We just learn poems we
Can’t relate to
Written by dead, white middle-class men
About power, conflict and
Mainly World War 1.
They’re all dead,
They’re not me.
It’s just to pass an exam
What’s the point?
Case study 2: Drawing out the why: creative tools for research thinking by Sarah Dodds
In this this workshop participants are guided in using visual and tactile methods—such as drawing, collage, and pictorial metaphor to uncover the deeper ‘why’ behind their research questions and consider how integrity shapes their scholarly journey.
One of the techniques used is a Zentangle a method of purposefully doodling to promote relaxation, wellbeing and focus on the research tasks ahead (Nordell, 2012; Hermanto et al., 2025).
Zentangle can also be used as a thinking technique to explore different aspects of research and can promote reflective practice (Wallace, 2020). Participants were asked to consider their research questions and use Zentangle techniques to represent those questions. To begin the task, students were shown how to draw several different Zentangle patterns. Each Zentangle (example in Figure 2) starts with a string, a curved and looped line drawn onto the card to form sections. Each section is then filled with a repetitive pattern, the tangle, in a slow, measured and methodical way. They were also given a sheet with further patterns from which they could take inspiration.

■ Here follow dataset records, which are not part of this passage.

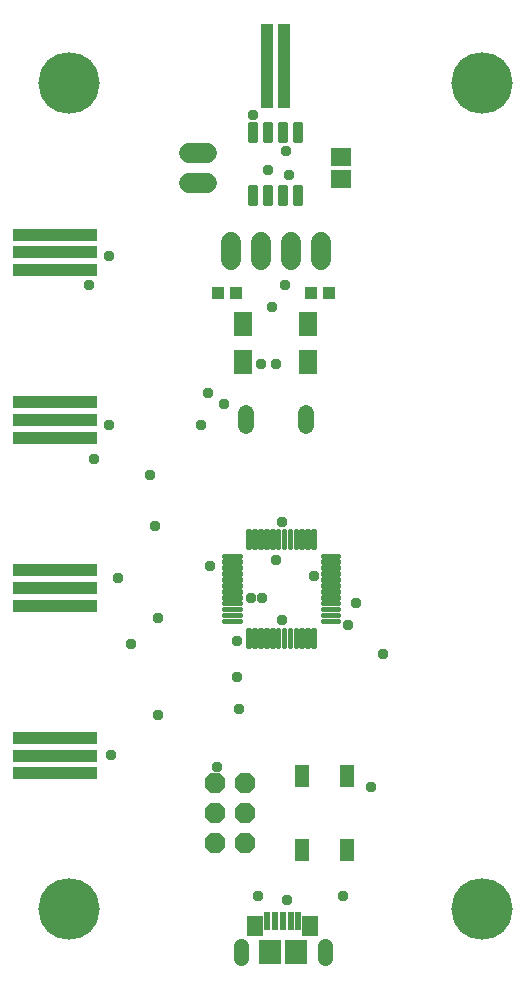
<source format=gbr>
G04 EAGLE Gerber RS-274X export*
G75*
%MOMM*%
%FSLAX34Y34*%
%LPD*%
%INSoldermask Top*%
%IPPOS*%
%AMOC8*
5,1,8,0,0,1.08239X$1,22.5*%
G01*
%ADD10C,5.203200*%
%ADD11R,1.053200X7.203200*%
%ADD12R,0.603200X1.603200*%
%ADD13R,1.953200X2.103200*%
%ADD14R,1.353200X1.653200*%
%ADD15C,1.253200*%
%ADD16C,1.727200*%
%ADD17R,1.003200X1.003200*%
%ADD18P,1.869504X8X292.500000*%
%ADD19R,1.703200X1.503200*%
%ADD20R,1.203200X1.903200*%
%ADD21C,0.343072*%
%ADD22C,0.353406*%
%ADD23R,7.203200X1.053200*%
%ADD24C,1.320800*%
%ADD25R,1.503200X2.103200*%
%ADD26C,0.959600*%


D10*
X50000Y750000D03*
X400000Y750000D03*
X400000Y50000D03*
X50000Y50000D03*
D11*
X232363Y764200D03*
X217363Y764200D03*
D12*
X217981Y40619D03*
X224481Y40619D03*
X230981Y40619D03*
X237481Y40619D03*
X243981Y40619D03*
D13*
X219731Y14119D03*
X242231Y14119D03*
D14*
X207781Y36419D03*
X254181Y36419D03*
D15*
X195231Y19369D02*
X195231Y8869D01*
X266731Y8869D02*
X266731Y19369D01*
D16*
X166730Y665208D02*
X151490Y665208D01*
X151490Y690608D02*
X166730Y690608D01*
D17*
X176276Y572055D03*
X191276Y572055D03*
X269869Y572055D03*
X254869Y572055D03*
D18*
X173433Y157250D03*
X198833Y157250D03*
X173433Y131850D03*
X198833Y131850D03*
X173433Y106450D03*
X198833Y106450D03*
D16*
X186763Y599489D02*
X186763Y614729D01*
X212163Y614729D02*
X212163Y599489D01*
X237563Y599489D02*
X237563Y614729D01*
X262963Y614729D02*
X262963Y599489D01*
D19*
X280616Y668408D03*
X280616Y687408D03*
D20*
X246957Y100350D03*
X284957Y100350D03*
X246957Y163350D03*
X284957Y163350D03*
D21*
X195239Y348217D02*
X195239Y349619D01*
X195239Y348217D02*
X181037Y348217D01*
X181037Y349619D01*
X195239Y349619D01*
X195239Y344619D02*
X195239Y343217D01*
X181037Y343217D01*
X181037Y344619D01*
X195239Y344619D01*
X195239Y339619D02*
X195239Y338217D01*
X181037Y338217D01*
X181037Y339619D01*
X195239Y339619D01*
X195239Y334619D02*
X195239Y333217D01*
X181037Y333217D01*
X181037Y334619D01*
X195239Y334619D01*
X195239Y329619D02*
X195239Y328217D01*
X181037Y328217D01*
X181037Y329619D01*
X195239Y329619D01*
X195239Y324619D02*
X195239Y323217D01*
X181037Y323217D01*
X181037Y324619D01*
X195239Y324619D01*
X195239Y319619D02*
X195239Y318217D01*
X181037Y318217D01*
X181037Y319619D01*
X195239Y319619D01*
X195239Y314619D02*
X195239Y313217D01*
X181037Y313217D01*
X181037Y314619D01*
X195239Y314619D01*
X195239Y309619D02*
X195239Y308217D01*
X181037Y308217D01*
X181037Y309619D01*
X195239Y309619D01*
X195239Y304619D02*
X195239Y303217D01*
X181037Y303217D01*
X181037Y304619D01*
X195239Y304619D01*
X195239Y299619D02*
X195239Y298217D01*
X181037Y298217D01*
X181037Y299619D01*
X195239Y299619D01*
X195239Y294619D02*
X195239Y293217D01*
X181037Y293217D01*
X181037Y294619D01*
X195239Y294619D01*
X201737Y272517D02*
X203139Y272517D01*
X201737Y272517D02*
X201737Y286719D01*
X203139Y286719D01*
X203139Y272517D01*
X203139Y275776D02*
X201737Y275776D01*
X201737Y279035D02*
X203139Y279035D01*
X203139Y282294D02*
X201737Y282294D01*
X201737Y285553D02*
X203139Y285553D01*
X206737Y272517D02*
X208139Y272517D01*
X206737Y272517D02*
X206737Y286719D01*
X208139Y286719D01*
X208139Y272517D01*
X208139Y275776D02*
X206737Y275776D01*
X206737Y279035D02*
X208139Y279035D01*
X208139Y282294D02*
X206737Y282294D01*
X206737Y285553D02*
X208139Y285553D01*
X211737Y272517D02*
X213139Y272517D01*
X211737Y272517D02*
X211737Y286719D01*
X213139Y286719D01*
X213139Y272517D01*
X213139Y275776D02*
X211737Y275776D01*
X211737Y279035D02*
X213139Y279035D01*
X213139Y282294D02*
X211737Y282294D01*
X211737Y285553D02*
X213139Y285553D01*
X216737Y272517D02*
X218139Y272517D01*
X216737Y272517D02*
X216737Y286719D01*
X218139Y286719D01*
X218139Y272517D01*
X218139Y275776D02*
X216737Y275776D01*
X216737Y279035D02*
X218139Y279035D01*
X218139Y282294D02*
X216737Y282294D01*
X216737Y285553D02*
X218139Y285553D01*
X221737Y272517D02*
X223139Y272517D01*
X221737Y272517D02*
X221737Y286719D01*
X223139Y286719D01*
X223139Y272517D01*
X223139Y275776D02*
X221737Y275776D01*
X221737Y279035D02*
X223139Y279035D01*
X223139Y282294D02*
X221737Y282294D01*
X221737Y285553D02*
X223139Y285553D01*
X226737Y272517D02*
X228139Y272517D01*
X226737Y272517D02*
X226737Y286719D01*
X228139Y286719D01*
X228139Y272517D01*
X228139Y275776D02*
X226737Y275776D01*
X226737Y279035D02*
X228139Y279035D01*
X228139Y282294D02*
X226737Y282294D01*
X226737Y285553D02*
X228139Y285553D01*
X231737Y272517D02*
X233139Y272517D01*
X231737Y272517D02*
X231737Y286719D01*
X233139Y286719D01*
X233139Y272517D01*
X233139Y275776D02*
X231737Y275776D01*
X231737Y279035D02*
X233139Y279035D01*
X233139Y282294D02*
X231737Y282294D01*
X231737Y285553D02*
X233139Y285553D01*
X236737Y272517D02*
X238139Y272517D01*
X236737Y272517D02*
X236737Y286719D01*
X238139Y286719D01*
X238139Y272517D01*
X238139Y275776D02*
X236737Y275776D01*
X236737Y279035D02*
X238139Y279035D01*
X238139Y282294D02*
X236737Y282294D01*
X236737Y285553D02*
X238139Y285553D01*
X241737Y272517D02*
X243139Y272517D01*
X241737Y272517D02*
X241737Y286719D01*
X243139Y286719D01*
X243139Y272517D01*
X243139Y275776D02*
X241737Y275776D01*
X241737Y279035D02*
X243139Y279035D01*
X243139Y282294D02*
X241737Y282294D01*
X241737Y285553D02*
X243139Y285553D01*
X246737Y272517D02*
X248139Y272517D01*
X246737Y272517D02*
X246737Y286719D01*
X248139Y286719D01*
X248139Y272517D01*
X248139Y275776D02*
X246737Y275776D01*
X246737Y279035D02*
X248139Y279035D01*
X248139Y282294D02*
X246737Y282294D01*
X246737Y285553D02*
X248139Y285553D01*
X251737Y272517D02*
X253139Y272517D01*
X251737Y272517D02*
X251737Y286719D01*
X253139Y286719D01*
X253139Y272517D01*
X253139Y275776D02*
X251737Y275776D01*
X251737Y279035D02*
X253139Y279035D01*
X253139Y282294D02*
X251737Y282294D01*
X251737Y285553D02*
X253139Y285553D01*
X256737Y272517D02*
X258139Y272517D01*
X256737Y272517D02*
X256737Y286719D01*
X258139Y286719D01*
X258139Y272517D01*
X258139Y275776D02*
X256737Y275776D01*
X256737Y279035D02*
X258139Y279035D01*
X258139Y282294D02*
X256737Y282294D01*
X256737Y285553D02*
X258139Y285553D01*
X278839Y293217D02*
X278839Y294619D01*
X278839Y293217D02*
X264637Y293217D01*
X264637Y294619D01*
X278839Y294619D01*
X278839Y298217D02*
X278839Y299619D01*
X278839Y298217D02*
X264637Y298217D01*
X264637Y299619D01*
X278839Y299619D01*
X278839Y303217D02*
X278839Y304619D01*
X278839Y303217D02*
X264637Y303217D01*
X264637Y304619D01*
X278839Y304619D01*
X278839Y308217D02*
X278839Y309619D01*
X278839Y308217D02*
X264637Y308217D01*
X264637Y309619D01*
X278839Y309619D01*
X278839Y313217D02*
X278839Y314619D01*
X278839Y313217D02*
X264637Y313217D01*
X264637Y314619D01*
X278839Y314619D01*
X278839Y318217D02*
X278839Y319619D01*
X278839Y318217D02*
X264637Y318217D01*
X264637Y319619D01*
X278839Y319619D01*
X278839Y323217D02*
X278839Y324619D01*
X278839Y323217D02*
X264637Y323217D01*
X264637Y324619D01*
X278839Y324619D01*
X278839Y328217D02*
X278839Y329619D01*
X278839Y328217D02*
X264637Y328217D01*
X264637Y329619D01*
X278839Y329619D01*
X278839Y333217D02*
X278839Y334619D01*
X278839Y333217D02*
X264637Y333217D01*
X264637Y334619D01*
X278839Y334619D01*
X278839Y338217D02*
X278839Y339619D01*
X278839Y338217D02*
X264637Y338217D01*
X264637Y339619D01*
X278839Y339619D01*
X278839Y343217D02*
X278839Y344619D01*
X278839Y343217D02*
X264637Y343217D01*
X264637Y344619D01*
X278839Y344619D01*
X278839Y348217D02*
X278839Y349619D01*
X278839Y348217D02*
X264637Y348217D01*
X264637Y349619D01*
X278839Y349619D01*
X258139Y356117D02*
X256737Y356117D01*
X256737Y370319D01*
X258139Y370319D01*
X258139Y356117D01*
X258139Y359376D02*
X256737Y359376D01*
X256737Y362635D02*
X258139Y362635D01*
X258139Y365894D02*
X256737Y365894D01*
X256737Y369153D02*
X258139Y369153D01*
X253139Y356117D02*
X251737Y356117D01*
X251737Y370319D01*
X253139Y370319D01*
X253139Y356117D01*
X253139Y359376D02*
X251737Y359376D01*
X251737Y362635D02*
X253139Y362635D01*
X253139Y365894D02*
X251737Y365894D01*
X251737Y369153D02*
X253139Y369153D01*
X248139Y356117D02*
X246737Y356117D01*
X246737Y370319D01*
X248139Y370319D01*
X248139Y356117D01*
X248139Y359376D02*
X246737Y359376D01*
X246737Y362635D02*
X248139Y362635D01*
X248139Y365894D02*
X246737Y365894D01*
X246737Y369153D02*
X248139Y369153D01*
X243139Y356117D02*
X241737Y356117D01*
X241737Y370319D01*
X243139Y370319D01*
X243139Y356117D01*
X243139Y359376D02*
X241737Y359376D01*
X241737Y362635D02*
X243139Y362635D01*
X243139Y365894D02*
X241737Y365894D01*
X241737Y369153D02*
X243139Y369153D01*
X238139Y356117D02*
X236737Y356117D01*
X236737Y370319D01*
X238139Y370319D01*
X238139Y356117D01*
X238139Y359376D02*
X236737Y359376D01*
X236737Y362635D02*
X238139Y362635D01*
X238139Y365894D02*
X236737Y365894D01*
X236737Y369153D02*
X238139Y369153D01*
X233139Y356117D02*
X231737Y356117D01*
X231737Y370319D01*
X233139Y370319D01*
X233139Y356117D01*
X233139Y359376D02*
X231737Y359376D01*
X231737Y362635D02*
X233139Y362635D01*
X233139Y365894D02*
X231737Y365894D01*
X231737Y369153D02*
X233139Y369153D01*
X228139Y356117D02*
X226737Y356117D01*
X226737Y370319D01*
X228139Y370319D01*
X228139Y356117D01*
X228139Y359376D02*
X226737Y359376D01*
X226737Y362635D02*
X228139Y362635D01*
X228139Y365894D02*
X226737Y365894D01*
X226737Y369153D02*
X228139Y369153D01*
X223139Y356117D02*
X221737Y356117D01*
X221737Y370319D01*
X223139Y370319D01*
X223139Y356117D01*
X223139Y359376D02*
X221737Y359376D01*
X221737Y362635D02*
X223139Y362635D01*
X223139Y365894D02*
X221737Y365894D01*
X221737Y369153D02*
X223139Y369153D01*
X218139Y356117D02*
X216737Y356117D01*
X216737Y370319D01*
X218139Y370319D01*
X218139Y356117D01*
X218139Y359376D02*
X216737Y359376D01*
X216737Y362635D02*
X218139Y362635D01*
X218139Y365894D02*
X216737Y365894D01*
X216737Y369153D02*
X218139Y369153D01*
X213139Y356117D02*
X211737Y356117D01*
X211737Y370319D01*
X213139Y370319D01*
X213139Y356117D01*
X213139Y359376D02*
X211737Y359376D01*
X211737Y362635D02*
X213139Y362635D01*
X213139Y365894D02*
X211737Y365894D01*
X211737Y369153D02*
X213139Y369153D01*
X208139Y356117D02*
X206737Y356117D01*
X206737Y370319D01*
X208139Y370319D01*
X208139Y356117D01*
X208139Y359376D02*
X206737Y359376D01*
X206737Y362635D02*
X208139Y362635D01*
X208139Y365894D02*
X206737Y365894D01*
X206737Y369153D02*
X208139Y369153D01*
X203139Y356117D02*
X201737Y356117D01*
X201737Y370319D01*
X203139Y370319D01*
X203139Y356117D01*
X203139Y359376D02*
X201737Y359376D01*
X201737Y362635D02*
X203139Y362635D01*
X203139Y365894D02*
X201737Y365894D01*
X201737Y369153D02*
X203139Y369153D01*
D22*
X208062Y647634D02*
X208062Y661932D01*
X208062Y647634D02*
X203564Y647634D01*
X203564Y661932D01*
X208062Y661932D01*
X208062Y650991D02*
X203564Y650991D01*
X203564Y654348D02*
X208062Y654348D01*
X208062Y657705D02*
X203564Y657705D01*
X203564Y661062D02*
X208062Y661062D01*
X220762Y661932D02*
X220762Y647634D01*
X216264Y647634D01*
X216264Y661932D01*
X220762Y661932D01*
X220762Y650991D02*
X216264Y650991D01*
X216264Y654348D02*
X220762Y654348D01*
X220762Y657705D02*
X216264Y657705D01*
X216264Y661062D02*
X220762Y661062D01*
X233462Y661932D02*
X233462Y647634D01*
X228964Y647634D01*
X228964Y661932D01*
X233462Y661932D01*
X233462Y650991D02*
X228964Y650991D01*
X228964Y654348D02*
X233462Y654348D01*
X233462Y657705D02*
X228964Y657705D01*
X228964Y661062D02*
X233462Y661062D01*
X246162Y661932D02*
X246162Y647634D01*
X241664Y647634D01*
X241664Y661932D01*
X246162Y661932D01*
X246162Y650991D02*
X241664Y650991D01*
X241664Y654348D02*
X246162Y654348D01*
X246162Y657705D02*
X241664Y657705D01*
X241664Y661062D02*
X246162Y661062D01*
X246162Y701034D02*
X246162Y715332D01*
X246162Y701034D02*
X241664Y701034D01*
X241664Y715332D01*
X246162Y715332D01*
X246162Y704391D02*
X241664Y704391D01*
X241664Y707748D02*
X246162Y707748D01*
X246162Y711105D02*
X241664Y711105D01*
X241664Y714462D02*
X246162Y714462D01*
X233462Y715332D02*
X233462Y701034D01*
X228964Y701034D01*
X228964Y715332D01*
X233462Y715332D01*
X233462Y704391D02*
X228964Y704391D01*
X228964Y707748D02*
X233462Y707748D01*
X233462Y711105D02*
X228964Y711105D01*
X228964Y714462D02*
X233462Y714462D01*
X220762Y715332D02*
X220762Y701034D01*
X216264Y701034D01*
X216264Y715332D01*
X220762Y715332D01*
X220762Y704391D02*
X216264Y704391D01*
X216264Y707748D02*
X220762Y707748D01*
X220762Y711105D02*
X216264Y711105D01*
X216264Y714462D02*
X220762Y714462D01*
X208062Y715332D02*
X208062Y701034D01*
X203564Y701034D01*
X203564Y715332D01*
X208062Y715332D01*
X208062Y704391D02*
X203564Y704391D01*
X203564Y707748D02*
X208062Y707748D01*
X208062Y711105D02*
X203564Y711105D01*
X203564Y714462D02*
X208062Y714462D01*
D23*
X38132Y195299D03*
X38132Y180299D03*
X38132Y165299D03*
X38132Y337299D03*
X38132Y322299D03*
X38132Y307299D03*
X38132Y479298D03*
X38132Y464298D03*
X38132Y449298D03*
X38132Y621298D03*
X38132Y606298D03*
X38132Y591298D03*
D24*
X199463Y470612D02*
X199463Y459436D01*
X250263Y459436D02*
X250263Y470612D01*
D25*
X252363Y545381D03*
X197363Y545381D03*
X197363Y513381D03*
X252363Y513381D03*
D26*
X234696Y57912D03*
X292608Y309372D03*
X286512Y291084D03*
X257556Y332232D03*
X316051Y265907D03*
X305916Y153649D03*
X210170Y61528D03*
X236220Y672084D03*
X225031Y511984D03*
X161511Y460312D03*
X212862Y511462D03*
X180939Y477734D03*
X167640Y487680D03*
X233172Y579120D03*
X221817Y560480D03*
X175260Y170688D03*
X193548Y219456D03*
X230124Y377952D03*
X213360Y313944D03*
X192024Y277368D03*
X192024Y246888D03*
X205740Y722376D03*
X233613Y691758D03*
X102237Y274637D03*
X71442Y431618D03*
X67285Y578518D03*
X218692Y676126D03*
X125136Y214447D03*
X85287Y180748D03*
X83665Y460071D03*
X91572Y330497D03*
X83953Y603434D03*
X204216Y313944D03*
X225064Y346076D03*
X230658Y294985D03*
X125563Y296542D03*
X118210Y417768D03*
X123167Y374369D03*
X169292Y340426D03*
X281931Y61569D03*
M02*

</source>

Each participant was asked to draw a looped line on a postcard and then fill each section with a pattern which reflected their research question. Once complete, they were asked to present their postcard explaining why they had chosen the pattern. Some included dark, heavy patterns for research questions they were struggling with, light patterns for questions not yet tackled or which were progressing well. The participants agreed that drawing helped them identify those areas of research which needed more reflection and thought.
Making space for play in a changing academic landscape
Promoting a playful approach to Researcher Development may seem frivolous at a time when universities are consolidating, restructuring, and reducing expenditure. However, we believe that playful experimentation and the ability to communicate ideas with a creative, critical and reflective perspective are fundamental contemporary research skills.
Providing a varied programme of events where playful and creative activities sit alongside, and are sometimes integrated into, more traditional workshops have a range of benefits for our researchers.
Giving ‘permission’ to play, to explore and experiment, and perhaps fail (safely) in a supportive environment can be empowering. Paraphrasing one of our international PGRs following a poetry workshop: For the first time they felt able to bring their identity into their English academic writing, in a way they hadn’t thought possible.
The informal, small group, discursive nature of sessions where everyone is experimenting outside their normal comfort zones (whether this is through poetry, storytelling, podcasting or zentangle doodles) encourages sharing and imaginative freedom.
Research is all about having, exploring, and communicating ideas, and through a playful learning approach researchers can begin to be brave in the imagining and reimagining of their research stories.